Unfortunately this is totally busted as soon as the code tries to call moo.borrow() to search the structure. The exact Entry API as written has this as a non-problem, though! Simply directly match on the Cow enum an instead of borrowing in the Owned case, just take a reference to it! This creates some nasty logic and monomorphization duplication as the Borrow case works with a different value from the Owned case, but in principle it should work (haven’t tested this design out fully).

It may have a bad interaction with future changes to the Entry API that expose the key argument for richer delayed computation of the value, though. Also obviously FakeBorrow is a big huge hack.

Alternatively we can take entry_lazy to its logical extreme and just make a duplicate parallel Entry API with all the same interface but different types.

I dunno, I’ve been bashing my head against this too much.


Thoughts about the Entry API
#2

To be clear, the thought was that we’d be able to use IntoCow at some later date, with specialization in hand. It’s worth re-checking whether this is the case. But OTOH, if you are wanting to land these changes in the near term, the IntoCow idea probably isn’t going to work very well.

Couple things.
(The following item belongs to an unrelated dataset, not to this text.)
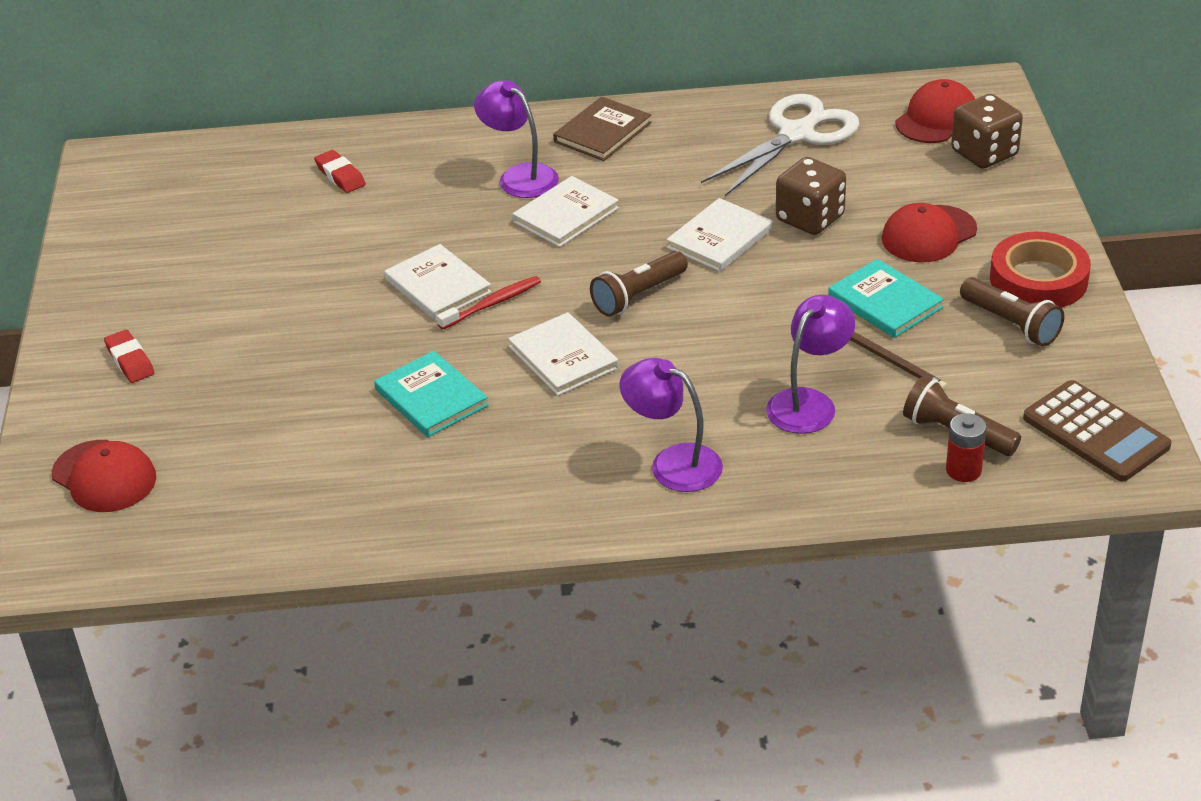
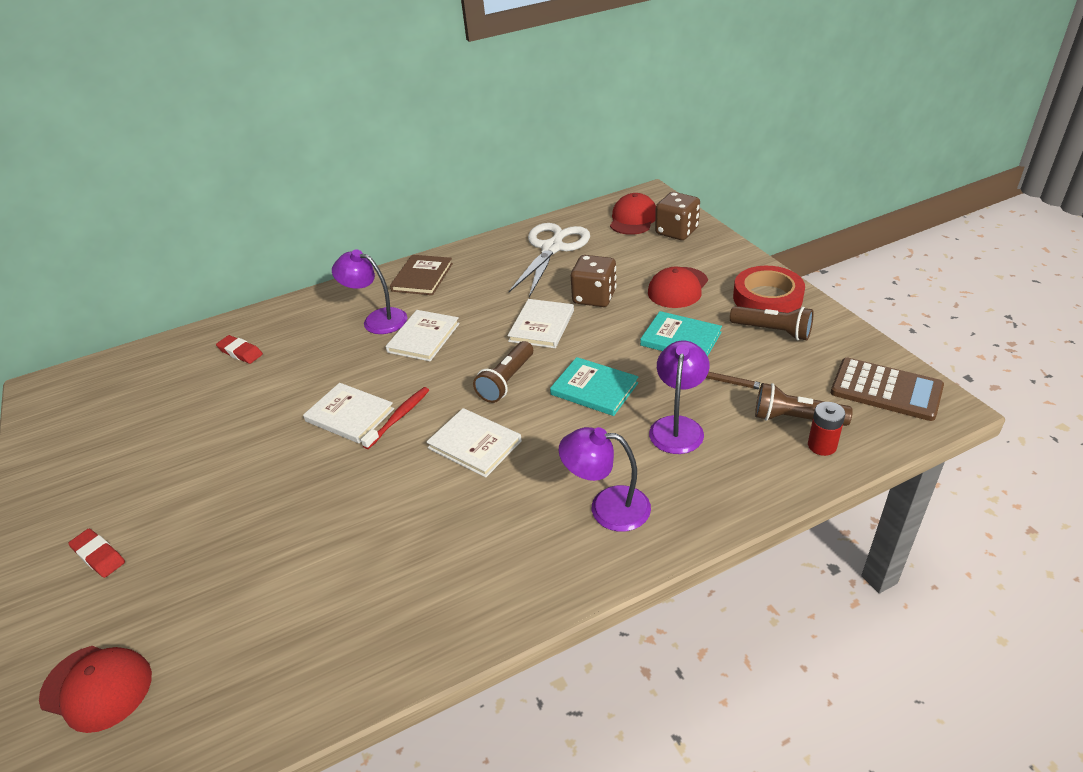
camera: 20 degrees left, 0 degrees up
turquoise book [374,351,488,437] -> turquoise book moved to [550,357,638,416]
First, I don’t think there’s a strong reason that the Cow type itself needs this constraint, and it’s backcompat to remove it (from the enum). That should help.

Second, more minor: ToOwned doesn’t require Clone; it’s just that there’s a blanket impl for Clone data.


#3

I wonder if FakeBorrow could be defined differently: the problem isn’t with borrowing, it’s with to_owned. So maybe FakeBorrow can wrap a real borrow, and provide the borrow method, but panic on to_owned?


#4

Teeny correction: IntoCow is now Into<Cow>.


#5

Sadly(?) IntoCow lives to this day.


#6

I… what. There’s also Into<Cow> implementations for str and [T] and so forth. And those are stable.


#7

OK, so that was wrong – I had forgotten that the motivation was in part to leverage the associated type in ToOwned to make Cow only require the single borrowed type parameter.

Thinking about this a bit more, I am wondering whether the following strategy might work for internal sharing of code, which would work over some type KQ: MaybeOwned<Q, K>:

struct Borrowed<'a, B: 'a>(&'a B);
struct Owned<O>(O);

trait MaybeOwned<B: ?Sized, O> {
    fn as_borrowed(&self) -> &B;
    fn into_owned(self) -> O;
}

impl<'a, B> MaybeOwned<B, B::Owned> for Borrowed<'a, B> where B: ToOwned {
    fn as_borrowed(&self) -> &B {
        self.0
    }

    fn into_owned(self) -> B::Owned {
        self.0.to_owned()
    }
}

impl<B, O> MaybeOwned<B, O> for Owned<O> where O: Borrow<B> {
    fn as_borrowed(&self) -> &B {
        self.0.borrow()
    }

    fn into_owned(self) -> O {
        self.0
    }
}

EDIT: to further clarify, each version of the entry API would invoke the code with the key/query value wrapped in one of the two newtypes.


#8

Sorry it took me a while to respond to this. Reading over it again, I’m not sure how this solves the problem?